Limitations & Future Work

  • The authors acknowledge that focusing on logical inconsistency may not capture all aspects of temporal understanding.
  • Improvements on ActivityNet-CON are relatively modest, as event descriptions in that dataset tend to be longer and noisier.
  • Internal mechanism analysis is limited to TimeChat and Qwen2.5-VL; generalizability to additional architectures requires further validation.
  • TCAS must be applied during training and cannot be directly used as a training-free inference-time enhancement (although the causal intervention experiments hint at the possibility of inference-time intervention).
  • vs. TimeChat/VTG-LLM: These methods enhance temporal understanding by adding temporal modules, but do not analyze why models struggle with temporal understanding. The present paper identifies the root cause from an interpretability perspective and proposes a more lightweight solution.
  • vs. Jung et al. (consistency benchmark): That work introduced a benchmark and the VTune dataset for evaluating consistency but did not investigate the underlying causes of inconsistency.
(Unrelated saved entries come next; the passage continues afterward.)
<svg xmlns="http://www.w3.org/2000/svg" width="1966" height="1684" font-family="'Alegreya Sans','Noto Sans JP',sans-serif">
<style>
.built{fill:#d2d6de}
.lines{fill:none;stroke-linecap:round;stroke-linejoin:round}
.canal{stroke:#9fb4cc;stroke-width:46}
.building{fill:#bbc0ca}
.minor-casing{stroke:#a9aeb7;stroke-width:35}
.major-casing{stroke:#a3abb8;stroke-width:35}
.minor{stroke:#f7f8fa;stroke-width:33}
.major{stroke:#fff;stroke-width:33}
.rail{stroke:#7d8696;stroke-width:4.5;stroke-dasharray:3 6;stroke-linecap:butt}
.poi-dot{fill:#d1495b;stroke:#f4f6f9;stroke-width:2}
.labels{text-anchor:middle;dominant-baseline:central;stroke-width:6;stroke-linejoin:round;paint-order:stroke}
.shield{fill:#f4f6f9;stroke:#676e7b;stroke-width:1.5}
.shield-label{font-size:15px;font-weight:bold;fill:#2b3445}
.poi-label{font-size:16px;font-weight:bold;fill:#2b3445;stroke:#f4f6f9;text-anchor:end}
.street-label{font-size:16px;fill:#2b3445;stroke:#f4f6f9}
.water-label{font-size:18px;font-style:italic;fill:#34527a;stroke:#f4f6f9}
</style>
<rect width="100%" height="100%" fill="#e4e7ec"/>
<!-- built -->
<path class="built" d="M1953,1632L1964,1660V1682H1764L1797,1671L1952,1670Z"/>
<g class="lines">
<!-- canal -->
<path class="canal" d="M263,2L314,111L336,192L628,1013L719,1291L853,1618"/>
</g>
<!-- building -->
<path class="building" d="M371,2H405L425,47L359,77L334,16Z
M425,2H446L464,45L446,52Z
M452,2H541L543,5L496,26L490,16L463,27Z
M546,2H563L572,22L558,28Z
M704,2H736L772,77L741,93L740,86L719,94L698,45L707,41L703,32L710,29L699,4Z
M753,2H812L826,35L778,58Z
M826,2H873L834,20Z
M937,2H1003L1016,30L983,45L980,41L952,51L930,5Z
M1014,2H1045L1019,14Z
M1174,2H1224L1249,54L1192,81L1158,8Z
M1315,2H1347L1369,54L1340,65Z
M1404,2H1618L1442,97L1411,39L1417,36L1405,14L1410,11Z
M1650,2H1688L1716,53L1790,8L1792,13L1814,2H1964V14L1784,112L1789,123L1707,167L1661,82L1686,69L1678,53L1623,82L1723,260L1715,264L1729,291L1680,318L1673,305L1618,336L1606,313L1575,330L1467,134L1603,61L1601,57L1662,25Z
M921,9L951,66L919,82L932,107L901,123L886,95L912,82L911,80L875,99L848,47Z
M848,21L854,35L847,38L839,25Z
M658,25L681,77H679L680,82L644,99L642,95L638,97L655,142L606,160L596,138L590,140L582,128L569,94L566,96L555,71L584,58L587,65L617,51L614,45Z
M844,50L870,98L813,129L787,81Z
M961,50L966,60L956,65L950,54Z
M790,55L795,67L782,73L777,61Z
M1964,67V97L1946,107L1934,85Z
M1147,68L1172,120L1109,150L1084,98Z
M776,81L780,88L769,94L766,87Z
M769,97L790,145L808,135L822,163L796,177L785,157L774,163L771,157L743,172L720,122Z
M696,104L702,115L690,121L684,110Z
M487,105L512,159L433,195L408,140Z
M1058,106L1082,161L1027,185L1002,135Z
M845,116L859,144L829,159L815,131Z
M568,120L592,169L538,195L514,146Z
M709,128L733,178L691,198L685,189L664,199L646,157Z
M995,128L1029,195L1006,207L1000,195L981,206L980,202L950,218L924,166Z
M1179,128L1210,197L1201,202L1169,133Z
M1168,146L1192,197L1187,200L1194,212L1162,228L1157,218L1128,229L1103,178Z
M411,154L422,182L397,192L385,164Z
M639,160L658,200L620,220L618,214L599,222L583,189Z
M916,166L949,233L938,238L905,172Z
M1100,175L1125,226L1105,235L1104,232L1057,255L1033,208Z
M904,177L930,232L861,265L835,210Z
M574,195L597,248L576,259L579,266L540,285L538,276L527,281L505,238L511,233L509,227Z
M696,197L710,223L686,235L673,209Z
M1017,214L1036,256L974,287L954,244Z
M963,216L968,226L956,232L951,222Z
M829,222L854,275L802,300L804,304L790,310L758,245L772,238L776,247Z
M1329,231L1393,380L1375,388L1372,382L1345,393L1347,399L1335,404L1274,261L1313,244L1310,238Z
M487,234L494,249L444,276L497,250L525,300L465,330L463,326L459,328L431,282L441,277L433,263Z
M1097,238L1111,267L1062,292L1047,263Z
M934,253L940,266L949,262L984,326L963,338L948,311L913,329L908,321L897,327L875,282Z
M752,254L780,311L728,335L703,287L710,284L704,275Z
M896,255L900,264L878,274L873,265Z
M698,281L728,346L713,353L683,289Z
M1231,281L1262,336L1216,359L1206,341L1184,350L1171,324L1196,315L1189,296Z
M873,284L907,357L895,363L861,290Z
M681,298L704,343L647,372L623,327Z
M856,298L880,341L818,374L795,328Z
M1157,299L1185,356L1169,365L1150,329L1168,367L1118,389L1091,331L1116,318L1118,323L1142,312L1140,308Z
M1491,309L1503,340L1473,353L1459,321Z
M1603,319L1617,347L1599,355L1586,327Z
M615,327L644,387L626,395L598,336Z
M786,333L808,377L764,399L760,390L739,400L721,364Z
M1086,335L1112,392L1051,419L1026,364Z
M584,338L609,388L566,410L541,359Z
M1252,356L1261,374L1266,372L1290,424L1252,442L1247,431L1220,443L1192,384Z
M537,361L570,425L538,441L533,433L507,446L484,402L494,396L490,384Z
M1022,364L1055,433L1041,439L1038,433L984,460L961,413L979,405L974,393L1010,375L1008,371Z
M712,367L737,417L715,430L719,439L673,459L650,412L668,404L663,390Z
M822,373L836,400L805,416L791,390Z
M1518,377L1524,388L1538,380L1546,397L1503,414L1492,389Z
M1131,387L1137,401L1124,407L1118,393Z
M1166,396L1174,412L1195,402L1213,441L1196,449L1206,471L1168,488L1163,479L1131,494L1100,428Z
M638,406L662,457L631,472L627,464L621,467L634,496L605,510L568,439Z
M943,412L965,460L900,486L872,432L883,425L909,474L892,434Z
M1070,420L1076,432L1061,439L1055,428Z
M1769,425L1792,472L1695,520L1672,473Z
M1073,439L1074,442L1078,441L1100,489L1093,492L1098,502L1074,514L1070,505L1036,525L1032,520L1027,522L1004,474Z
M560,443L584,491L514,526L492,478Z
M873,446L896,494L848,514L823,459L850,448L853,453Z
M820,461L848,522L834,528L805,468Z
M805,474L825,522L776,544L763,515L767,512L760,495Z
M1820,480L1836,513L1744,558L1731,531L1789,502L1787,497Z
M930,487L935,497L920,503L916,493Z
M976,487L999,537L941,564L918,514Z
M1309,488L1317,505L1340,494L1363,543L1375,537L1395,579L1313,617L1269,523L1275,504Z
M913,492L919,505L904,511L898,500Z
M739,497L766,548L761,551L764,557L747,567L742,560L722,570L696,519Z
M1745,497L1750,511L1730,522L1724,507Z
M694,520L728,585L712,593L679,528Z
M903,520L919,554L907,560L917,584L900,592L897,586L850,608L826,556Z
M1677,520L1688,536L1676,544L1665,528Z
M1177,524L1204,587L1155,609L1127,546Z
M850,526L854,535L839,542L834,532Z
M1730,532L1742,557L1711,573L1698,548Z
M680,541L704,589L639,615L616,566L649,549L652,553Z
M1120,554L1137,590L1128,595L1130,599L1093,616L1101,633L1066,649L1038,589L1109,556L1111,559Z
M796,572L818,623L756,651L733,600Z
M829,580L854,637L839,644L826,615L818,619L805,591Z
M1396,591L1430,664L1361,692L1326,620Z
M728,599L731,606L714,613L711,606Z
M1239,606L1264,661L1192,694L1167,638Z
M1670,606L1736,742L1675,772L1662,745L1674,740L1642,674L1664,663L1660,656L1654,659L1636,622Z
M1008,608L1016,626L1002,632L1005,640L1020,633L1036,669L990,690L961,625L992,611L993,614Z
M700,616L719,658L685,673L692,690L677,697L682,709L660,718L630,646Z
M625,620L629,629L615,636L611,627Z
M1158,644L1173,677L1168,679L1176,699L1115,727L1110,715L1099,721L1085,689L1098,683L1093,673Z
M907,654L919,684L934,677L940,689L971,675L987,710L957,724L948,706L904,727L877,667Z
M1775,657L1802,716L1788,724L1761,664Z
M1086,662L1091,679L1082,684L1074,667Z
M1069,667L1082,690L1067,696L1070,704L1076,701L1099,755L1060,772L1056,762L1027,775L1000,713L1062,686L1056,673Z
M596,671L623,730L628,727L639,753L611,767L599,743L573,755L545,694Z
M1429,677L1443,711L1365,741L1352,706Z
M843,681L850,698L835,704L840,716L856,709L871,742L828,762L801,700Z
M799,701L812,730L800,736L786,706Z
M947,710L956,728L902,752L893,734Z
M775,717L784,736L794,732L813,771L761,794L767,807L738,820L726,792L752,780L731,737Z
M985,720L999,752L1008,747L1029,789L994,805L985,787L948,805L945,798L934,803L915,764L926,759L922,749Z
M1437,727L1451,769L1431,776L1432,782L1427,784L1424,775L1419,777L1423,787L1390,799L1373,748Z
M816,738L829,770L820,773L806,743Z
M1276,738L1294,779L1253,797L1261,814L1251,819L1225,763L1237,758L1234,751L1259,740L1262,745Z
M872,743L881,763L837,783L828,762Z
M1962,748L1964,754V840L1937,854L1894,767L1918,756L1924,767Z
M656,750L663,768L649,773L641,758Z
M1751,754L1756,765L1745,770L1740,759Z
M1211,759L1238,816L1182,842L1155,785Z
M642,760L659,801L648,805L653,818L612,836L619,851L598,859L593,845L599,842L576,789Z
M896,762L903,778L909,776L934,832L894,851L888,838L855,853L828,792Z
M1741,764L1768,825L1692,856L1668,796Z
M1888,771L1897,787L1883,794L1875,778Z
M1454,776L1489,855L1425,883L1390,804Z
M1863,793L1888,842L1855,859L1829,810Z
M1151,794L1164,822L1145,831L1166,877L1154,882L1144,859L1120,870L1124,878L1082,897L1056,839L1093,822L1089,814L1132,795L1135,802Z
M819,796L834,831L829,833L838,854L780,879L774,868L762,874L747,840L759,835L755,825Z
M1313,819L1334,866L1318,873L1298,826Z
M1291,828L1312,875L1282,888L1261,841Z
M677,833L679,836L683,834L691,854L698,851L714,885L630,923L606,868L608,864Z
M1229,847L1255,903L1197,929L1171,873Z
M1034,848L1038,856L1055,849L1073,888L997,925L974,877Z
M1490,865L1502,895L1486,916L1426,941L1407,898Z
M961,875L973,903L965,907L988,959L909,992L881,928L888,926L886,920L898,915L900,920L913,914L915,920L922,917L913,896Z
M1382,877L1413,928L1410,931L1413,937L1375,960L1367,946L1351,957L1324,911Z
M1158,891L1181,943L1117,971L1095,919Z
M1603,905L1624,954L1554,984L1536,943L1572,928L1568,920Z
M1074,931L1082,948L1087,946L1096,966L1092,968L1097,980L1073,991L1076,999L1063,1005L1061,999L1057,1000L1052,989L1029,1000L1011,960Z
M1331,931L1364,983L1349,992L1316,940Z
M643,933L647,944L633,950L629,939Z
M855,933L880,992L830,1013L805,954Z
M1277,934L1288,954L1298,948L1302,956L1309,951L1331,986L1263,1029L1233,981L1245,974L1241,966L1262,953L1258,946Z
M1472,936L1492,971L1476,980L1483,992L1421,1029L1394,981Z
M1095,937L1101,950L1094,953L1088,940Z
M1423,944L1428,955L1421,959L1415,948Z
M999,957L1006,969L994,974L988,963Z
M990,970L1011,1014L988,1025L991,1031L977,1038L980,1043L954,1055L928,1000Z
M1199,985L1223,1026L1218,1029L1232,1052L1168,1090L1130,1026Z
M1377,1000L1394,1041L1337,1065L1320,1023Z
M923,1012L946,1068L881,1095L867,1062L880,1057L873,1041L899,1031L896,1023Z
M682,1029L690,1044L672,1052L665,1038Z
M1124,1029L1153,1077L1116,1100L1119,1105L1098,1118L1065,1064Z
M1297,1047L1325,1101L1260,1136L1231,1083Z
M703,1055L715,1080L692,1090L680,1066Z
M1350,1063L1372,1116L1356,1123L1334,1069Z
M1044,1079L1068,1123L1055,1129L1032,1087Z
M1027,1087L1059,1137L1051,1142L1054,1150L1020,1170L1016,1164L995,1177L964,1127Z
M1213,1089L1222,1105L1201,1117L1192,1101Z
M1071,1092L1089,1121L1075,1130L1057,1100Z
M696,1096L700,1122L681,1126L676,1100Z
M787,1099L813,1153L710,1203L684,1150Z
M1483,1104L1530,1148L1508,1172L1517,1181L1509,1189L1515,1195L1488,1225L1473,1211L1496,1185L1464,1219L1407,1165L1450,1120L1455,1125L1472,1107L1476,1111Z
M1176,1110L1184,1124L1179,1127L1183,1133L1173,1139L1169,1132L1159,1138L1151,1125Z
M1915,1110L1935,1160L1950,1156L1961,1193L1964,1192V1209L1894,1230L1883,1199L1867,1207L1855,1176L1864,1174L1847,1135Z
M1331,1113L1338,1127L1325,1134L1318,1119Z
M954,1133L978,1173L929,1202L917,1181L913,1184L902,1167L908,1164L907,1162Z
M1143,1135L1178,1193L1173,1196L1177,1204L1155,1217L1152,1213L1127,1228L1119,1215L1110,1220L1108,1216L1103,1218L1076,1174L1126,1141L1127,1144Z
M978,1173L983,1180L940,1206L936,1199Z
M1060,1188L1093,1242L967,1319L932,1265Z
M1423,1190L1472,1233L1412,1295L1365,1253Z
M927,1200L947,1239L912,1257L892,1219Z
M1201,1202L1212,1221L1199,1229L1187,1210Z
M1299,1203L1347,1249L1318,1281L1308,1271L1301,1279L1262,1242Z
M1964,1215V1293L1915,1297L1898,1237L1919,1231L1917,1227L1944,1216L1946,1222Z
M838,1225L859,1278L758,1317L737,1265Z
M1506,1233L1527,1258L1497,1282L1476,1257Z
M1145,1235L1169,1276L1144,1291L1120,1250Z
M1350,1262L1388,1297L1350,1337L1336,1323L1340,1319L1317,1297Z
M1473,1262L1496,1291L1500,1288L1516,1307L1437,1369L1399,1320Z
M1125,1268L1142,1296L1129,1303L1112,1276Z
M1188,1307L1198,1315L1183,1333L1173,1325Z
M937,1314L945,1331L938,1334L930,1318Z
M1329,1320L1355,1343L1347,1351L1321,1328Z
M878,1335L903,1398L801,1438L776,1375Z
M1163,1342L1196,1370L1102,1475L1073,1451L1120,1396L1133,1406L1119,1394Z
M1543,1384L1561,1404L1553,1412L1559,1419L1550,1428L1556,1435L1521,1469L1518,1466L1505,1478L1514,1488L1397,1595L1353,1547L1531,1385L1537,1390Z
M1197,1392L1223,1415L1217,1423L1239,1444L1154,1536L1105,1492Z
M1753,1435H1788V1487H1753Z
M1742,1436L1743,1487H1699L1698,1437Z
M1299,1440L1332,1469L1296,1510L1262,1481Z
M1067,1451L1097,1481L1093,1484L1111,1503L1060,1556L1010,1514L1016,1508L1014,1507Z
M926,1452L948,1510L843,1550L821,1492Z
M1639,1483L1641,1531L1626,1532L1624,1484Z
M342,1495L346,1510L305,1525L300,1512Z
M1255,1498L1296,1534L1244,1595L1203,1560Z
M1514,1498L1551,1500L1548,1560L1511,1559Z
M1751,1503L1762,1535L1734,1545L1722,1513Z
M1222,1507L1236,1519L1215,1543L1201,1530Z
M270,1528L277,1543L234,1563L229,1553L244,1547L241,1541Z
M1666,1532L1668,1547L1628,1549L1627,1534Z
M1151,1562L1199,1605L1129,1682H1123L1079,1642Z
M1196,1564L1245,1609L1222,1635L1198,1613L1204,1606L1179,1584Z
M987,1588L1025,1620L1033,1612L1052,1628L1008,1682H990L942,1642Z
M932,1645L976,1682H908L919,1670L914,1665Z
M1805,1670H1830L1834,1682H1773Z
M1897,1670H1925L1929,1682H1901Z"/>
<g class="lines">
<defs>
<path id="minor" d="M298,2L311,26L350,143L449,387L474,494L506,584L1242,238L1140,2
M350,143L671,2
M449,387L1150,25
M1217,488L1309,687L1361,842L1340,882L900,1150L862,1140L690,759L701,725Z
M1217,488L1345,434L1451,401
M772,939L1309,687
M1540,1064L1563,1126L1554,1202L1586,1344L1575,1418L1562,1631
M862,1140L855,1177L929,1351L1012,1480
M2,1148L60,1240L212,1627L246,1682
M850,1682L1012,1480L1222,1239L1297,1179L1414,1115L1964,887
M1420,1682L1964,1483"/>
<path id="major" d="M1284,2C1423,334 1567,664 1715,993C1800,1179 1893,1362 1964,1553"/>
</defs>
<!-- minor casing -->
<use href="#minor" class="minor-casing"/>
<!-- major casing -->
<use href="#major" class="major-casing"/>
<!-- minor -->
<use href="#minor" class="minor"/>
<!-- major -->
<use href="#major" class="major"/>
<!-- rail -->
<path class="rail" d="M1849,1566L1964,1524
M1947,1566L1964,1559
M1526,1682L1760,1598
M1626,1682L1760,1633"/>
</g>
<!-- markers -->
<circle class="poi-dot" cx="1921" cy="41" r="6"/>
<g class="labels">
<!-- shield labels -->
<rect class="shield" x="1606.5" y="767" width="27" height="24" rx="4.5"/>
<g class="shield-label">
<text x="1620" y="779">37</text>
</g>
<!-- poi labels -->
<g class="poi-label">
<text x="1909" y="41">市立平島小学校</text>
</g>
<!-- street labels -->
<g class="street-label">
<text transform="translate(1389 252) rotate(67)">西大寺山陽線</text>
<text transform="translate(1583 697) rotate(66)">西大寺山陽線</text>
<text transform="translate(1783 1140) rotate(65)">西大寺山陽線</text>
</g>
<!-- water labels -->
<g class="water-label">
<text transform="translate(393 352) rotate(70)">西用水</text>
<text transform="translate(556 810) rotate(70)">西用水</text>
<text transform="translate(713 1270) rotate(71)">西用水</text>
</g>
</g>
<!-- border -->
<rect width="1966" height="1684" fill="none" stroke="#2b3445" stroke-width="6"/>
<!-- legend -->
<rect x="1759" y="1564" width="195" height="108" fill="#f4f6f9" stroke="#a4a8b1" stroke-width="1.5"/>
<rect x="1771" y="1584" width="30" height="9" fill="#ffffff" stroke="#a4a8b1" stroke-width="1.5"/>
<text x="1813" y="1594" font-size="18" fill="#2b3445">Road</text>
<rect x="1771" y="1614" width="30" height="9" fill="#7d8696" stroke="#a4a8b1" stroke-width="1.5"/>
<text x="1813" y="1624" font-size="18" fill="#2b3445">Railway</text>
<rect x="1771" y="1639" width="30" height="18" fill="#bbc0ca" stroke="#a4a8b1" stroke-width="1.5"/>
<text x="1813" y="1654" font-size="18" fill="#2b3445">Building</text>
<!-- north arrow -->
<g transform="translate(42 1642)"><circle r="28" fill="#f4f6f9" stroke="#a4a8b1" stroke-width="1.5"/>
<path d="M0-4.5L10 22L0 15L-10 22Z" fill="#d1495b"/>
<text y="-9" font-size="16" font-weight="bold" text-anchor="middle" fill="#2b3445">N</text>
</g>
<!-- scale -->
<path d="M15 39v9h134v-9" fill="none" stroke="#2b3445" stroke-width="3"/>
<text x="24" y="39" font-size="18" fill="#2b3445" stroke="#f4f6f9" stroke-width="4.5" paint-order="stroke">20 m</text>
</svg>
The present paper builds upon it to analyze the mechanism in depth and propose improvements.
  • vs. LLM interpretability works: Nikankin et al. study modality-specific circuits in image–text models; Li et al. identify LLM decoders as a bottleneck for visual reasoning. The present paper further attributes the bottleneck to insufficient discriminability in cross-modal attention heads.

Rating

  • Novelty: ⭐⭐⭐⭐ First work to analyze temporal consistency in Video-LLMs from an interpretability perspective, forming a complete diagnosis-to-treatment loop.
  • Experimental Thoroughness: ⭐⭐⭐⭐ Multi-model, multi-dataset evaluation; causal intervention validation; hyperparameter analysis; robustness on long videos.
  • Writing Quality: ⭐⭐⭐⭐⭐ Rigorous logical chain, progressing layer by layer from phenomenon to analysis to method to verification.
  • Value: ⭐⭐⭐⭐ Reveals the root cause of temporal understanding inconsistency; the proposed method is concise, effective, and generalizable.